После того, как уехала маленькая женщина, до которой Стефано не дотронулся, хотя и пробыл с ней несколько минут наедине, чтобы не показаться невежливым по отношению к Гаетано, с ним произошло нечто, что его воображение по-детски объяснило как неясное вознаграждение Провидения. Возвратившись вечером, он нашел на своем столе в стакане букетик неизвестных ему красных цветков и рядом тарелку с жареным мясом, прикрытую другой. В комнате было подметено и прибрано. На пустом столике стоял его чемодан, забитый до краев постиранным бельем.

В те несколько мгновений, что Стефано пробыл в притоне, даже не присев на матрас, он спросил женщину, устала ли она, дал ей закурить и, осознавая, что не притрагивается к ней только из отвращения, так и не воспользовался ее услугами. Он ей сказал, улыбаясь, чтобы не обидеть ее: «Я пришел только поздороваться с вами», он смотрел, как она, такая маленькая и толстая, курит, на ее порочные волосы на плечах, на розовый и невинный, с потертой вышивкой лифчик.

И теперь в примирении, которое ему предлагала Элена этим букетиком, Стефано увидел простодушное обещание покоя, нелепое вознаграждение, которое ему за его добрый поступок было послано не столько Эленой, сколько самой судьбой. Конечно, он отказался от Аннетты, потому что она просто не вызвала в нем желания, но не успел Стефано улыбнуться своему лицемерному простодушию, как его охватил ужас. Он боялся берега, опунций, зеленого сока, проникшего в его кровь. Страхи того утра, когда он узнал о Джаннино и нервно шагал, чувствуя, что его хватает дух этой земли, снова вернулись. «Слава Богу, что в этот раз я не расплакался».

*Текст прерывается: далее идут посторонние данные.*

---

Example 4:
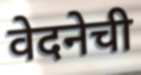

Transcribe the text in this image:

वेदनेची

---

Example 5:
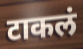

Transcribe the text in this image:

टाकलं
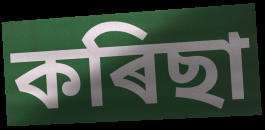
কৰিছা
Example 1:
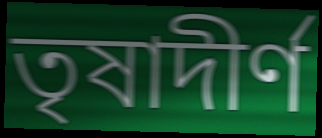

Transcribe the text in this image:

তৃষাদীর্ণ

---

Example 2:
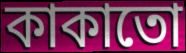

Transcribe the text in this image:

কাকাতো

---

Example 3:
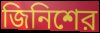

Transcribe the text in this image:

জিনিশের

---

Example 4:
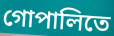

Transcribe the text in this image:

গোপালিতে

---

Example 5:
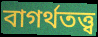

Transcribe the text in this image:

বাগর্থতত্ত্ব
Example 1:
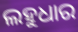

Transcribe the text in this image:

ଲହୁଧାର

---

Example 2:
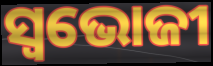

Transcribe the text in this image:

ସ୍ବଭୋଜୀ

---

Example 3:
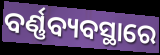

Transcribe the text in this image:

ବର୍ଣ୍ଣବ୍ୟବସ୍ଥାରେ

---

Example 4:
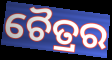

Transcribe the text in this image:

ଚୈତ୍ରର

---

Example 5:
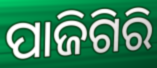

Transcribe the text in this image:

ପାଜିଗିରି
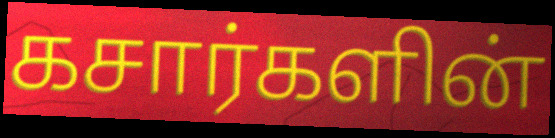
கசார்களின்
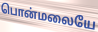
பொன்மலையே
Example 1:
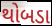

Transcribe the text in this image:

થોબડા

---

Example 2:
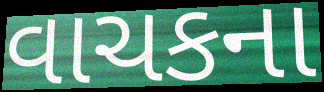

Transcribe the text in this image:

વાચકના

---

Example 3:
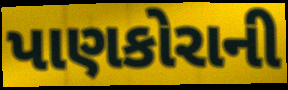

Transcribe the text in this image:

પાણકોરાની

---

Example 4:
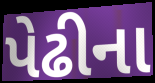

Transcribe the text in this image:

પેઢીના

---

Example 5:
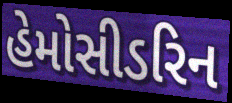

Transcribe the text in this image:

હેમોસીડરિન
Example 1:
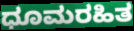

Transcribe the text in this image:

ಧೂಮರಹಿತ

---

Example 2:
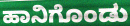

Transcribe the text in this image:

ಹಾನಿಗೊಂಡು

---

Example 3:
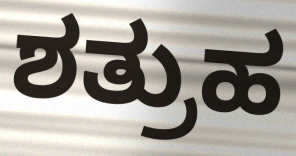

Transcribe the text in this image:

ಶತ್ರುಹ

Он не только не плакал, но в его возбуждении было что-то радостное и беззаботное. Он всегда боялся, что добрый поступок будет непонятным образом вознагражден букетиком цветов. А теперь он мог дать этому название: суеверие, грубое суеверие, такое, как у крестьян, которые поднимают голову к этому небу и выезжают на осле из-за оливковых деревьев.

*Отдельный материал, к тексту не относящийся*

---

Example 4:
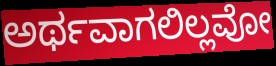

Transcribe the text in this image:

ಅರ್ಥವಾಗಲಿಲ್ಲವೋ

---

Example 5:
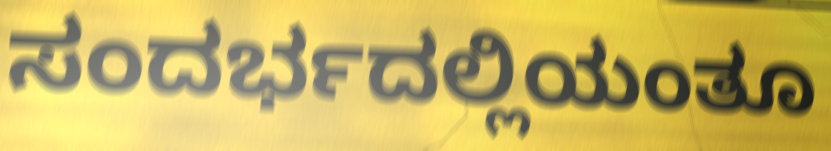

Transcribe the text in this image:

ಸಂದರ್ಭದಲ್ಲಿಯಂತೂ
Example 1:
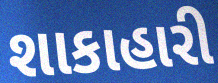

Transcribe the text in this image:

શાકાહારી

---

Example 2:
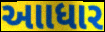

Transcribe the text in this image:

આાધાર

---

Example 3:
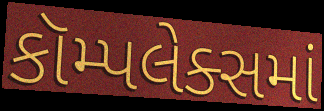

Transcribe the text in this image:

કૉમ્પલેક્સમાં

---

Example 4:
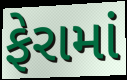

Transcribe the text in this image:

ફેરામાં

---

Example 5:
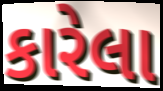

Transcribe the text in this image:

કારેલા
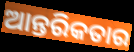
ଆନ୍ତରିକତାର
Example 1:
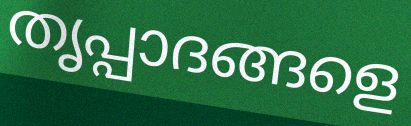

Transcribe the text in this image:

തൃപ്പാദങ്ങളെ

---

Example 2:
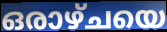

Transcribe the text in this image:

ഒരാഴ്ചയെ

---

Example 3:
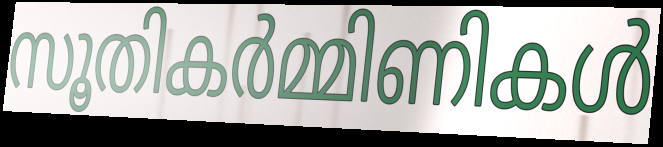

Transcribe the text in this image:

സൂതികർമ്മിണികൾ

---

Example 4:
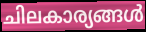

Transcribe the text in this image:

ചിലകാര്യങ്ങൾ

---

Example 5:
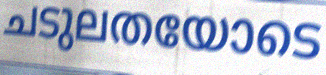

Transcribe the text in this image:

ചടുലതയോടെ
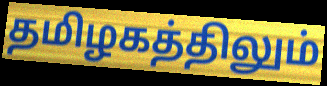
தமிழகத்திலும்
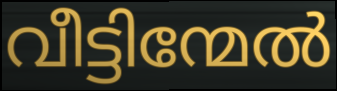
വീട്ടിന്മേൽ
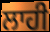
ਲਾਹੀ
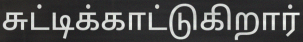
சுட்டிக்காட்டுகிறார்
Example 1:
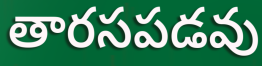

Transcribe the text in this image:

తారసపడవు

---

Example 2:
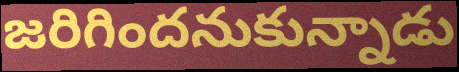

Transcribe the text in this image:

జరిగిందనుకున్నాడు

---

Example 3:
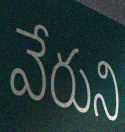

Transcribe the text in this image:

వేరుని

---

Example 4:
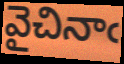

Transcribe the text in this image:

వైచినాఁ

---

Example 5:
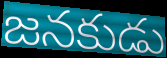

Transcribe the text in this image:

జనకుడు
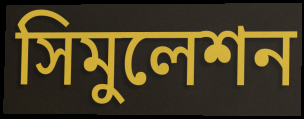
সিমুলেশন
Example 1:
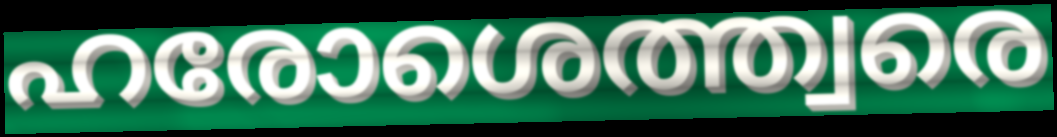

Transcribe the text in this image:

ഹരോശെത്ത്വരെ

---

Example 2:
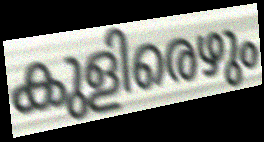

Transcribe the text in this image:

കുളിരെഴും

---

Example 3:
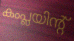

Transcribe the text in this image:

കംപ്ലയിന്റ്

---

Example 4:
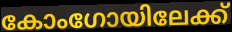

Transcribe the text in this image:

കോംഗോയിലേക്ക്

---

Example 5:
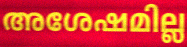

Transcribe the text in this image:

അശേഷമില്ല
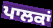
ਪਾਲਕਾਂ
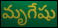
మృగేషు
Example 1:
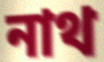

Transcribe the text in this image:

নাথ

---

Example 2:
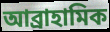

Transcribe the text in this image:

আব্ৰাহামিক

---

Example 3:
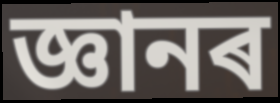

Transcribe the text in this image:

জ্ঞানৰ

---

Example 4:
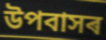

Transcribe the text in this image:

উপবাসৰ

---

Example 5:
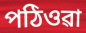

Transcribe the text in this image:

পঠিওৱা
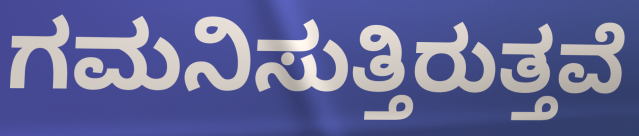
ಗಮನಿಸುತ್ತಿರುತ್ತವೆ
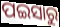
ପଇସାରୁ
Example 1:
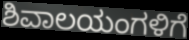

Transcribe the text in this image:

ಶಿವಾಲಯಂಗಳಿಗೆ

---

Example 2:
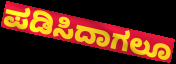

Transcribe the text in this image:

ಪಡಿಸಿದಾಗಲೂ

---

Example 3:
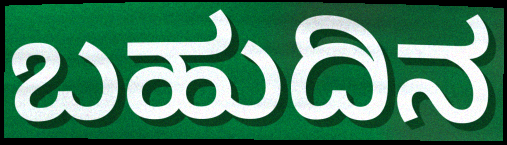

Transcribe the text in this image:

ಬಹುದಿನ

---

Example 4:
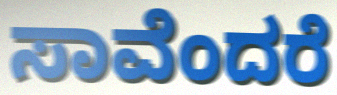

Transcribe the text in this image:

ಸಾವೆಂದರೆ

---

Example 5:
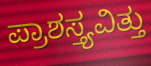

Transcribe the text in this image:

ಪ್ರಾಶಸ್ತ್ಯವಿತ್ತು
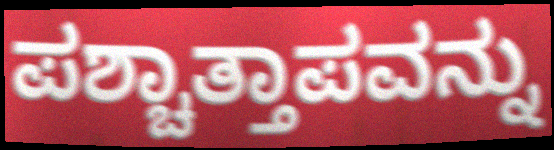
ಪಶ್ಚಾತ್ತಾಪವನ್ನು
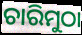
ଚାରିମୁଠା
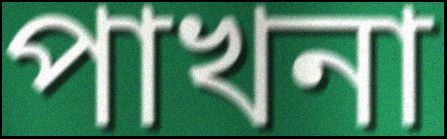
পাখনা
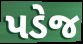
પડેજ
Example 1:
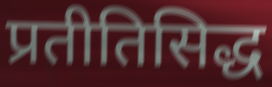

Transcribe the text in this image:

प्रतीतिसिद्ध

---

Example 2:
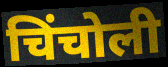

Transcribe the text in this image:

चिंचोली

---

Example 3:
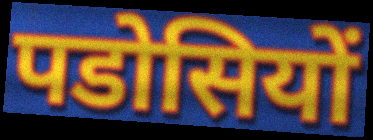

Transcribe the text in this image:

पडोसियों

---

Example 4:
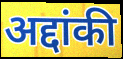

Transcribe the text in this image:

अद्दांकी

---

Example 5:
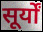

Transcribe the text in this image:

सूर्यों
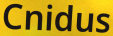
Cnidus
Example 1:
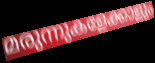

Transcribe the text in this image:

മരുന്നുകളേക്കാളും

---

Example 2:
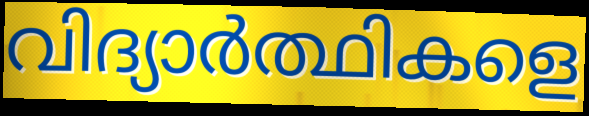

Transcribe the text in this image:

വിദ്യാർത്ഥികളെ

Подавленный Стефано попытался оценить поступок Элены, понимая, что теперь она в его руках, и он по своему желанию может позвать ее или отвергнуть. А пока что он поужинал жареным мясом, и оно показалось ему таким вкусным, что он решил сначала съесть апельсин, а потом закусить мясом.

В мясе было что-то пряное, это Стефано почувствовал, сося апельсин. В деревне было принято сильно перчить и приправлять пряностями, тем более в праздники, но Стефано заподозрил что-то другое. На миг он представил, что Элена захотела отомстить ему и зажечь в его крови пожар. Об этом говорили и смешные красные цветы. Но тогда их нужно было остерегаться? Гордясь тем, что недавно не поддался соблазну, Стефано рассмеялся и накинулся на мясо.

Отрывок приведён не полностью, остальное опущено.